1 bag serves 2 (2 bags serve 4)
  • 2 boneless
  • skinless chicken breasts
  • 1/2 cup hazelnuts
  • 12 ounces mixed chicories
  • Large bunch parsley
  • 1 Fuji apple
  • Small bunch dill
  • 2 Meyer lemons

Nutrition per serving


2-serving instructions (4-serving modifications in red)

Wash produce before use


Poach the chicken, toast the nuts:

Heat the oven to 350°F. In a 4-quart saucepot over high heat, cover the chicken with enough water to submerge it by 1-inch. Bring to a boil, reduce to a simmer, and cook until the chicken is tender and easy to shred, about 10 minutes. Remove the chicken from pot and cool to room temperature. Meanwhile, roughly chop hazelnuts and place on a sheet pan. Toast in the hot oven until lightly brown and fragrant, about 10 minutes.

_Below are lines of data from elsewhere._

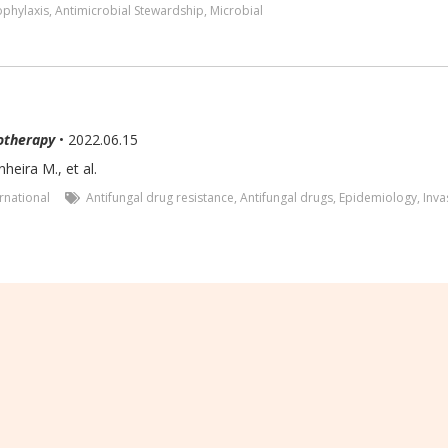
ophylaxis
,
Antimicrobial Stewardship
,
Microbial
otherapy
• 2022.06.15
heira M., et al.
ernational
Antifungal drug resistance
,
Antifungal drugs
,
Epidemiology
,
Inva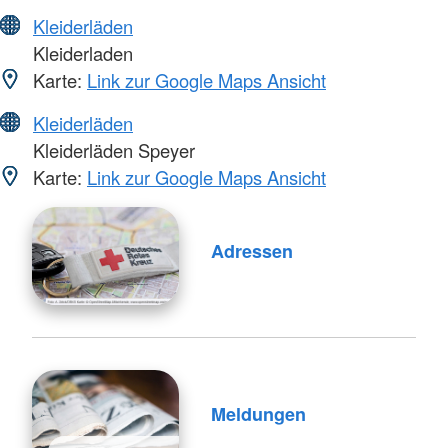
Kleiderläden
Kleiderladen
Karte:
Link zur Google Maps Ansicht
Kleiderläden
Kleiderläden Speyer
Karte:
Link zur Google Maps Ansicht
Adressen
Meldungen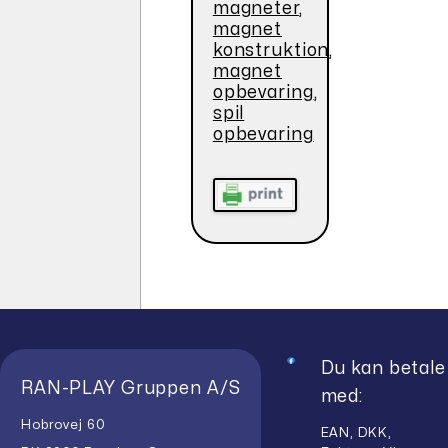
magneter
,
magnet
konstruktion
,
magnet
opbevaring
,
spil
opbevaring
Du kan betale
RAN-PLAY Gruppen A/S
med:
Hobrovej 60
EAN, DKK,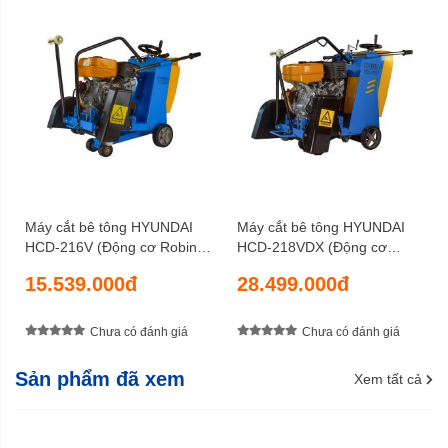
6 tháng
Bảo hành
Máy cắt bê tông HYUNDAI
Máy cắt bê tông HYUNDAI
HCD-216V (Động cơ Robin
HCD-218VDX (Động cơ
EX27)
Robin EX40)
15.539.000đ
28.499.000đ
Chưa có đánh giá
Chưa có đánh giá
Sản phẩm đã xem
Xem tất cả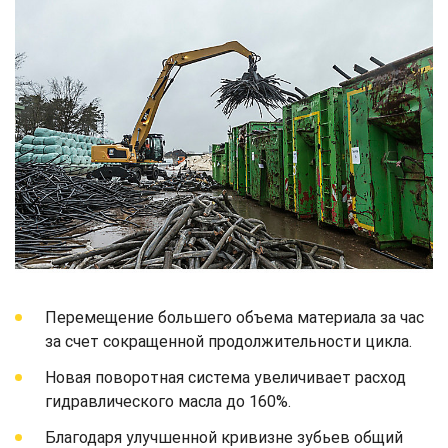
Перемещение большего объема материала за час
за счет сокращенной продолжительности цикла.
Новая поворотная система увеличивает расход
гидравлического масла до 160%.
Благодаря улучшенной кривизне зубьев общий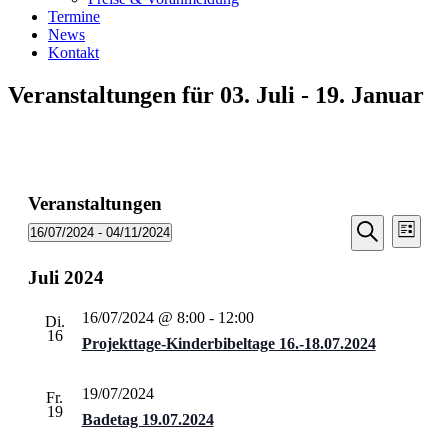
Termine
News
Kontakt
Veranstaltungen für 03. Juli - 19. Januar
Veranstaltungen
Veransta
Vera
16/07/2024
 - 
04/11/2024
Liste
Ansic
Suche
Datum
Suche
Navi
wählen.
Juli 2024
und
Ansichten
16/07/2024 @ 8:00
-
12:00
Di.
Navigati
16
Projekttage-Kinderbibeltage 16.-18.07.2024
19/07/2024
Fr.
19
Badetag 19.07.2024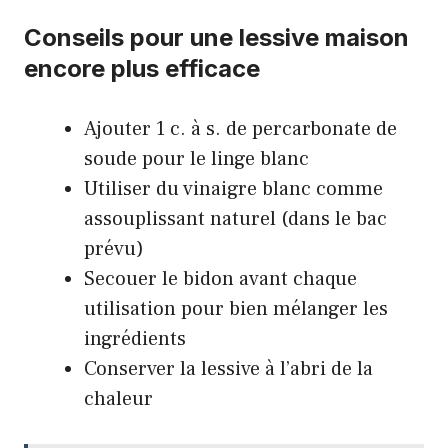
Conseils pour une lessive maison
encore plus efficace
Ajouter 1 c. à s. de percarbonate de
soude pour le linge blanc
Utiliser du vinaigre blanc comme
assouplissant naturel (dans le bac
prévu)
Secouer le bidon avant chaque
utilisation pour bien mélanger les
ingrédients
Conserver la lessive à l’abri de la
chaleur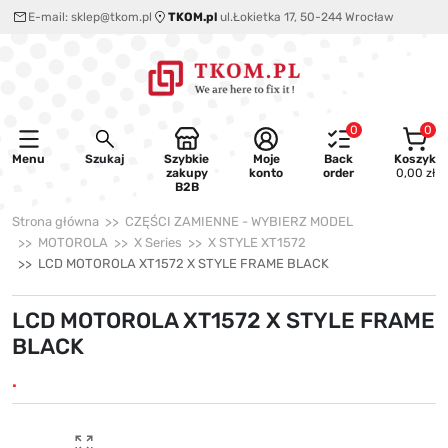
E-mail:
sklep@tkom.pl
TKOM.pl
ul.Łokietka 17, 50-244 Wrocław
0
0
Menu
Szukaj
Szybkie
Moje
Back
Koszyk
zakupy
konto
order
0,00 zł
B2B
Strona główna
CZĘŚCI ZAMIENNE - WYBIERZ MODEL
MOTOROLA
X Series
X STYLE XT1572
LCD MOTOROLA XT1572 X STYLE FRAME BLACK
LCD MOTOROLA XT1572 X STYLE FRAME
BLACK
.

Prep the salad, make the dressing:

Trim off ends of the chicories, pull leaves apart and roughly chop. Rinse and dry the leaves. Pick leaves off the parsley and discard stems. Wash, core and thinly slice the apple. Finely chop the dill. Juice the lemons. In a small bowl, whisk 3 tablespoons of the lemon juice with dill, 2 tablespoons oil and 1/2 teaspoon salt.



Once chicken has cooled, shred it with your hands or a fork and knife. Toss the chicories with the chicken, apple slices, parsley, dill dressing. Season to taste with salt and pepper.. Divide evenly between two bowls and garnish with hazelnuts.